Clinton himself is seen as meek, timid, and not quite right as he spends his days filling notebook after notebook, writing down every conversation he can overhear, word for word. Wishing he could contact his wayward brother, Clinton yearns for a day when he too can escape the neighborhood and travel the country. After following a clue to Berry-berry’s whereabouts, Clinton ventures to coastal Florida hoping to find him, but instead gets a firsthand view of his brother’s callous destructiveness that will leave permanent marks on the young man.

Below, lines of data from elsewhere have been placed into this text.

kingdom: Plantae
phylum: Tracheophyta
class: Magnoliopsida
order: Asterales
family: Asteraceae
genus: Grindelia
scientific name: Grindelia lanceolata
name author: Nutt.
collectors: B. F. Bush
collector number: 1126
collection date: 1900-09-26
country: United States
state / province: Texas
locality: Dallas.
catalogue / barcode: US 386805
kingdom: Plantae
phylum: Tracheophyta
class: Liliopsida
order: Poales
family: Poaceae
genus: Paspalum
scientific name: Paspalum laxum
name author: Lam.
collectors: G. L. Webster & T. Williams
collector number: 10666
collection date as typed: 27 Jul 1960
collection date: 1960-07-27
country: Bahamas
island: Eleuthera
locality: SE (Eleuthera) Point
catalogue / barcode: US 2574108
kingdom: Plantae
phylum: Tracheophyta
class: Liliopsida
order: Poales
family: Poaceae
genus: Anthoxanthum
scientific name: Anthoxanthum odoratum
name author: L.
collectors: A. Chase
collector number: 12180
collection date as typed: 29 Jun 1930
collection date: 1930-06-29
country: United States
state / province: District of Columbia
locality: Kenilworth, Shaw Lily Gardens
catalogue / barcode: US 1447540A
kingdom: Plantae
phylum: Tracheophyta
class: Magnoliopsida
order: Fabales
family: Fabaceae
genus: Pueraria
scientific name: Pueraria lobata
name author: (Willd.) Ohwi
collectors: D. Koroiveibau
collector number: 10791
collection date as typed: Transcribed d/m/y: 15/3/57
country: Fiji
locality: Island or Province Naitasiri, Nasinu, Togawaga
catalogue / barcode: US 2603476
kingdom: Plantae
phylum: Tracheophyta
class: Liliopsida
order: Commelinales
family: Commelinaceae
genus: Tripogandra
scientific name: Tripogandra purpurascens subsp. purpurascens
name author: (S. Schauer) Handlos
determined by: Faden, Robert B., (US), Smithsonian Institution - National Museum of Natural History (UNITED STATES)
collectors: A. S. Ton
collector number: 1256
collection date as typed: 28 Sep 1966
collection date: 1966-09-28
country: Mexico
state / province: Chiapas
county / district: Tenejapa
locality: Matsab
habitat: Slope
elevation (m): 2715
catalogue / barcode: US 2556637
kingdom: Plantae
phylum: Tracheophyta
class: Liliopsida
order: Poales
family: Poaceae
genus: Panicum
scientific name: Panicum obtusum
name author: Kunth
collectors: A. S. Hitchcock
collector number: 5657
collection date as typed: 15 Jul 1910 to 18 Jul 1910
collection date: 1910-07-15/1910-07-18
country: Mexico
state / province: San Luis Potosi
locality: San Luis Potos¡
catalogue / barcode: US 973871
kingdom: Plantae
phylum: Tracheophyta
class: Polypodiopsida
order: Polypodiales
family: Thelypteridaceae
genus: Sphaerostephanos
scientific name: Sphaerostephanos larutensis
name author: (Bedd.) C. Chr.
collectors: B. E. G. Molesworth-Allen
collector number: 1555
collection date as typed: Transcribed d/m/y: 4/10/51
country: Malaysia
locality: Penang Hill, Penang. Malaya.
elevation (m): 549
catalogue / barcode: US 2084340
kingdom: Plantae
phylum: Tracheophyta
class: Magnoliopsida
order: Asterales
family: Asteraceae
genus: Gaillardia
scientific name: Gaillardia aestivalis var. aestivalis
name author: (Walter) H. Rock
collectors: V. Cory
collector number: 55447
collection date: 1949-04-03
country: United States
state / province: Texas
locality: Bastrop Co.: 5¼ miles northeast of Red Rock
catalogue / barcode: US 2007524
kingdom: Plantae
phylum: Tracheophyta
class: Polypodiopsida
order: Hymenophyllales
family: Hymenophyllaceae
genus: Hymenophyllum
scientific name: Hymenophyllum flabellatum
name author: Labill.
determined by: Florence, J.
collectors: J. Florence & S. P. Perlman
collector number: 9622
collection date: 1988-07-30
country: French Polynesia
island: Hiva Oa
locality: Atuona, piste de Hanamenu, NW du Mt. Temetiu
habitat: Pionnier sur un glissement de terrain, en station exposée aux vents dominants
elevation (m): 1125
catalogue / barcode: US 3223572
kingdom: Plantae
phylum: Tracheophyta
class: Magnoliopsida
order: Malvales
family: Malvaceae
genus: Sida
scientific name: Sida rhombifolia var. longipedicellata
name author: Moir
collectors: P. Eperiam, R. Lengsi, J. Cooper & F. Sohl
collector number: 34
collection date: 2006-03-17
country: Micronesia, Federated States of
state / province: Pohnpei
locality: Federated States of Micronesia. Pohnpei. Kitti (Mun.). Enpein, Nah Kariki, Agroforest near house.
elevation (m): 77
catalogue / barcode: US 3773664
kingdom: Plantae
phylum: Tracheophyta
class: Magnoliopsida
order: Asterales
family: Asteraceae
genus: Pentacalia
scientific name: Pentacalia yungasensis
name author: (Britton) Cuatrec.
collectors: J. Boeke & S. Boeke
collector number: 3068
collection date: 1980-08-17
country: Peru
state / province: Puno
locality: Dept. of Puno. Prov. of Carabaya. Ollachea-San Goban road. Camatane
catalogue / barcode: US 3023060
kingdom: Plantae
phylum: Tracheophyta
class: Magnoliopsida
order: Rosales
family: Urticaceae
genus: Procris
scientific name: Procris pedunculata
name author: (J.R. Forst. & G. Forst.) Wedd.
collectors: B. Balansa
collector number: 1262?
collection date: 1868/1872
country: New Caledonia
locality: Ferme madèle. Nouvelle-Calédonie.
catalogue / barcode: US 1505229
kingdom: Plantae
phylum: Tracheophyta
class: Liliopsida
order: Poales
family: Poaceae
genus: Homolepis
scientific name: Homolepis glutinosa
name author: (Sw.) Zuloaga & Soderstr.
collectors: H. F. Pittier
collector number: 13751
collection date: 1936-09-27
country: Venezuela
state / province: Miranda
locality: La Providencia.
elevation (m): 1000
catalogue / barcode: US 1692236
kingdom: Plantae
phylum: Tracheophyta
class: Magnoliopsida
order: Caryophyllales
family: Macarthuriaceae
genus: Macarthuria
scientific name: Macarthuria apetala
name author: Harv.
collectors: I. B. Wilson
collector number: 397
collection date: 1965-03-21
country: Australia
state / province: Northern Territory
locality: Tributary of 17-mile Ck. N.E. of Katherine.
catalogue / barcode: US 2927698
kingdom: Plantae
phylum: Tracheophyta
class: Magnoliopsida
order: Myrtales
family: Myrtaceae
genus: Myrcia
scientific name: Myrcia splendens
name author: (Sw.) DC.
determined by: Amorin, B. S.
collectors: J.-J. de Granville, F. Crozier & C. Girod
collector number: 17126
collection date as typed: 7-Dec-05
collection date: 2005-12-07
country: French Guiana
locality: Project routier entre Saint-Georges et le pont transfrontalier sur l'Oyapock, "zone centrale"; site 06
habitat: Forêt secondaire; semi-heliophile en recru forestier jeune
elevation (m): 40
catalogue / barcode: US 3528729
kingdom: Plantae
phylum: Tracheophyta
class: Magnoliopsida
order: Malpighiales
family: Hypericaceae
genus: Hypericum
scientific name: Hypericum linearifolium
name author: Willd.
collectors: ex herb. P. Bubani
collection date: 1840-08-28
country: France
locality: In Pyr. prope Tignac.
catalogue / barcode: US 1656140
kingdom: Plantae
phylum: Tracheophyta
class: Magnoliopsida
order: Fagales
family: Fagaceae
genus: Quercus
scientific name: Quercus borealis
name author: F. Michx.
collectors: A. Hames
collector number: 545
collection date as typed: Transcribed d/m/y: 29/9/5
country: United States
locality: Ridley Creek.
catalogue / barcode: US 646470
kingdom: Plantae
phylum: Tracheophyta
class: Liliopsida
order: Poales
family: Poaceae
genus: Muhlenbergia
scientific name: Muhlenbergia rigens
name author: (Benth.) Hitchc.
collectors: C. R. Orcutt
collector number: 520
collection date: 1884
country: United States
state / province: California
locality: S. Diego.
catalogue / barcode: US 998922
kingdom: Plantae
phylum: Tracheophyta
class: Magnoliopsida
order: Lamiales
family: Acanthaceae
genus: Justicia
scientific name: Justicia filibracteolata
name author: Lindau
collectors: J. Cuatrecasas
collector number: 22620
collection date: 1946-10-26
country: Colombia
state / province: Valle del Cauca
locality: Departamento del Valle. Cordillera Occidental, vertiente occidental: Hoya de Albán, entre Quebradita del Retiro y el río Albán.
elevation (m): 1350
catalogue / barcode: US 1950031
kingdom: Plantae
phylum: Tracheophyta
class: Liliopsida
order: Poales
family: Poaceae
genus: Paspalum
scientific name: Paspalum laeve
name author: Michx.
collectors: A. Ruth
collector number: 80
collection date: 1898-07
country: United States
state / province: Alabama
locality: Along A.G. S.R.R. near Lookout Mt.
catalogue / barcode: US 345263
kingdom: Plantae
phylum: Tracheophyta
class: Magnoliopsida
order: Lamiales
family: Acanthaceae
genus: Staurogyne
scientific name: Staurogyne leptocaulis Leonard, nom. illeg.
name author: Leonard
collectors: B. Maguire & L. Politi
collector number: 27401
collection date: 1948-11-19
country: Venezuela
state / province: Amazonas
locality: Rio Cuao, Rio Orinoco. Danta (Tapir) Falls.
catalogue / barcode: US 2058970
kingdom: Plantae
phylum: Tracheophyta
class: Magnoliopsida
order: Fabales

Midnight Cowboy is considered by many to be one of the best American novels published since World War II. The main story centers around Joe Buck, a naive but eager and ambitious young Texan, who decides to leave his dead-end job in search of a grand and glamorous life he believes he will find in New York City. But the city turns out to be a much more difficult place to negotiate than Joe could ever have imagined. He soon finds himself and his dreams compromised. Buck’s fall from innocence and his relationship with the crippled street hustler Ratso Rizzo form the novel’s emotional nucleus. This unlikely pairing of Ratso and Joe Buck is perhaps one of the most complex portraits of friendship in contemporary literature.
The focus on male friendship follows a strong path cut by Twain’s Huck and Jim, Melville’s Ishmael and Queequeg, Fitzgerald’s Nick Carraway and Jay Gatsby, and Kerouac’s Sal Paradise and Dean Moriarity. Midnight Cowboy takes a well-deserved place among a group of distinguished American novels that write--often with unnerving candor--about those who live on the fringe of society.